🤖 AI Summary
This work proposes a general-purpose image segmentation method that operates without relying on mask-based mechanisms, leveraging a diffusion model to enable end-to-end holistic prediction. The key innovations include the introduction of a position-aware palette and 2D Gray code ordering to support principled uncertainty modeling, alongside the use of tanh activation and a sigmoid-based loss weighting strategy within a discrete output space. Although the approach does not surpass current state-of-the-art mask-based methods in performance, it significantly narrows the gap while demonstrating a distinctive capacity for uncertainty-aware segmentation.
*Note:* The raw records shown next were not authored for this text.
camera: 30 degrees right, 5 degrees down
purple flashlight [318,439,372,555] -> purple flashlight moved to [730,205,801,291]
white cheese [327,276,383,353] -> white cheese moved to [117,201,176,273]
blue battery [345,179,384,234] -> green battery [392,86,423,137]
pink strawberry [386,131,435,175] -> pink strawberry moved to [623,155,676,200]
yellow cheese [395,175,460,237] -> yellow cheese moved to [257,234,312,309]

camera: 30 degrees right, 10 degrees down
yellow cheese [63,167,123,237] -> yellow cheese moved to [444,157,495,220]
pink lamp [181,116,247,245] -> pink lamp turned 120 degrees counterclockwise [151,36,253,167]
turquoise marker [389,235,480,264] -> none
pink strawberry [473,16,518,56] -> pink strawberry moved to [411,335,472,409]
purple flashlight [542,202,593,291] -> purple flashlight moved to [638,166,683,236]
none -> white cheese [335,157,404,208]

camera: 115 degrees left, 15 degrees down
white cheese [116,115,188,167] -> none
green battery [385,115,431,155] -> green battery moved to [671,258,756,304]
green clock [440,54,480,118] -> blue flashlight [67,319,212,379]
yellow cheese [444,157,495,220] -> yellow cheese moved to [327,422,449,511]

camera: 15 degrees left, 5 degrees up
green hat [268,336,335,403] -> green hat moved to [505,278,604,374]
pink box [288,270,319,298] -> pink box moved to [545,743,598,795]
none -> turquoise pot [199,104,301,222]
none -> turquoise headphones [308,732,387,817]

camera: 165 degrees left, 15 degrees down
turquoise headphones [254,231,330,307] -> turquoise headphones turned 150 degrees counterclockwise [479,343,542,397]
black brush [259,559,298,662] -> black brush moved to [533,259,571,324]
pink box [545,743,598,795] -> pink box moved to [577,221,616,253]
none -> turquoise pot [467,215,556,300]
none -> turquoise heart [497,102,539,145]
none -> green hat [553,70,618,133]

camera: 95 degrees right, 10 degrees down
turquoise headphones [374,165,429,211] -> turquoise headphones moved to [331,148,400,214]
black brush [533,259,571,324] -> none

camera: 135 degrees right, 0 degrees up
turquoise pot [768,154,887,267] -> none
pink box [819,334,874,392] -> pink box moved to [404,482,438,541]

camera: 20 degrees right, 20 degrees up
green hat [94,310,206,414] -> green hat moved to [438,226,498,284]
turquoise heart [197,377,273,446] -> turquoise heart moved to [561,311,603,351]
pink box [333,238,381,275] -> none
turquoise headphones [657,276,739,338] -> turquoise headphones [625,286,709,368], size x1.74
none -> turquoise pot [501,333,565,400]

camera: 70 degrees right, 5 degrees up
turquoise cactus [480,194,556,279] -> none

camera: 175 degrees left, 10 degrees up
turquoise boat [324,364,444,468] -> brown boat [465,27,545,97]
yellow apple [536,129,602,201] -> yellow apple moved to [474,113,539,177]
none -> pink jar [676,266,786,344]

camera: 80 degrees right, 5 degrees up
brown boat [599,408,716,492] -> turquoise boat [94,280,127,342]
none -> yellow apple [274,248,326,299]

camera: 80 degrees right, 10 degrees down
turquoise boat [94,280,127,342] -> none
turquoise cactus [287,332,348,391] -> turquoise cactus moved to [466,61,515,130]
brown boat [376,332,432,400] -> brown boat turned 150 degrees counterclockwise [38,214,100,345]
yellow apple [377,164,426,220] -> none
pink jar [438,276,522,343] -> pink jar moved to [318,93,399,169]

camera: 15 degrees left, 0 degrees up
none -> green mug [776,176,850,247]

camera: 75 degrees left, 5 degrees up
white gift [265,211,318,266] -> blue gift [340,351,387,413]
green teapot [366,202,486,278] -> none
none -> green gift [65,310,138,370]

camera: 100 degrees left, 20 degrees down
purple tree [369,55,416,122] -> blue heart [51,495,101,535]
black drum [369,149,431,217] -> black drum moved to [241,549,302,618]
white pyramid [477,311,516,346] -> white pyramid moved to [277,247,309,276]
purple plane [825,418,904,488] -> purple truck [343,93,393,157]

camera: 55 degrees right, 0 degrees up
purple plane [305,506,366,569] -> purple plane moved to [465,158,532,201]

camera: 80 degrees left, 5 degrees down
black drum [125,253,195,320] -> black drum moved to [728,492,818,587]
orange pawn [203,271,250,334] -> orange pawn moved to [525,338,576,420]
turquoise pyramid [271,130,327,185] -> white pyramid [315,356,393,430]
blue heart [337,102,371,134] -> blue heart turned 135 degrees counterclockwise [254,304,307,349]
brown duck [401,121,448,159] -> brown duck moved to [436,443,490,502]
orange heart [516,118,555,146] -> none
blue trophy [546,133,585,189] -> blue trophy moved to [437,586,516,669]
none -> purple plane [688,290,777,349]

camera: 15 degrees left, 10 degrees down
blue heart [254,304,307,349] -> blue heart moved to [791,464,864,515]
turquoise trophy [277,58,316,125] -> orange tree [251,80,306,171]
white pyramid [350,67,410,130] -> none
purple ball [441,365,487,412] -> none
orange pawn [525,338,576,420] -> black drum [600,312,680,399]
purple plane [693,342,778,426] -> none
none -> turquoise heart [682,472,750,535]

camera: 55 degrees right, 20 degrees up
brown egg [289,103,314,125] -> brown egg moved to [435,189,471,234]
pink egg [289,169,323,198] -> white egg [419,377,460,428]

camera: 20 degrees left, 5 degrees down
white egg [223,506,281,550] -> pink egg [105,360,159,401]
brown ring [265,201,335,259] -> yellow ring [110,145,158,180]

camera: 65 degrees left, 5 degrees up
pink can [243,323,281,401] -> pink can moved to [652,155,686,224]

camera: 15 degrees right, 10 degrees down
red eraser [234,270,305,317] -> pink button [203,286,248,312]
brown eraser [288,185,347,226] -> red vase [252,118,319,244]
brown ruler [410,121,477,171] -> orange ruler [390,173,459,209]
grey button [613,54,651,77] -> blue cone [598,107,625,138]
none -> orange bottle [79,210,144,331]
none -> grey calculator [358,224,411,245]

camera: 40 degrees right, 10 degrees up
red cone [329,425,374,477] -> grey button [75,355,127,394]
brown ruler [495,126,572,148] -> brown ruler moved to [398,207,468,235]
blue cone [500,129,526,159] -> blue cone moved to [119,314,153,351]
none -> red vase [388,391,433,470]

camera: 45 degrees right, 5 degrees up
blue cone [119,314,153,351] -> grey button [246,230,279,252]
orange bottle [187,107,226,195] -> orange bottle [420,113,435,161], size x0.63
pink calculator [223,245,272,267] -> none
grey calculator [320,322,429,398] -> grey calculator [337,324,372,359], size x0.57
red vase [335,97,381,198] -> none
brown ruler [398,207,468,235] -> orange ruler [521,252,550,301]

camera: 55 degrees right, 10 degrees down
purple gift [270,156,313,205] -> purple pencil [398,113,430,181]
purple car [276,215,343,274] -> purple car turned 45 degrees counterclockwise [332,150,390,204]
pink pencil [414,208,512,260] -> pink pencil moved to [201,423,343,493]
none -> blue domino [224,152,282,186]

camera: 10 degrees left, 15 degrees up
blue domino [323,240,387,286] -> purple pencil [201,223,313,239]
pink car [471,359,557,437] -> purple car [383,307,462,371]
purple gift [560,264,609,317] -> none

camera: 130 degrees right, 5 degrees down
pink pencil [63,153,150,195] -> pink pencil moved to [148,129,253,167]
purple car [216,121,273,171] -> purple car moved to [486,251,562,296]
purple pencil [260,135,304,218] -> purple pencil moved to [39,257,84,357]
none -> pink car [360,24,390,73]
This capability opens a promising new direction for integrating large-scale pretraining into segmentation frameworks.
📝 Abstract
This paper introduces a diffusion-based framework for universal image segmentation, making agnostic segmentation possible without depending on mask-based frameworks and instead predicting the full segmentation in a holistic manner. We present several key adaptations to diffusion models, which are important in this discrete setting. Notably, we show that a location-aware palette with our 2D gray code ordering improves performance. Adding a final tanh activation function is crucial for discrete data. On optimizing diffusion parameters, the sigmoid loss weighting consistently outperforms alternatives, regardless of the prediction type used, and we settle on x-prediction. While our current model does not yet surpass leading mask-based architectures, it narrows the performance gap and introduces unique capabilities, such as principled ambiguity modeling, that these models lack. All models were trained from scratch, and we believe that combining our proposed improvements with large-scale pretraining or promptable conditioning could lead to competitive models.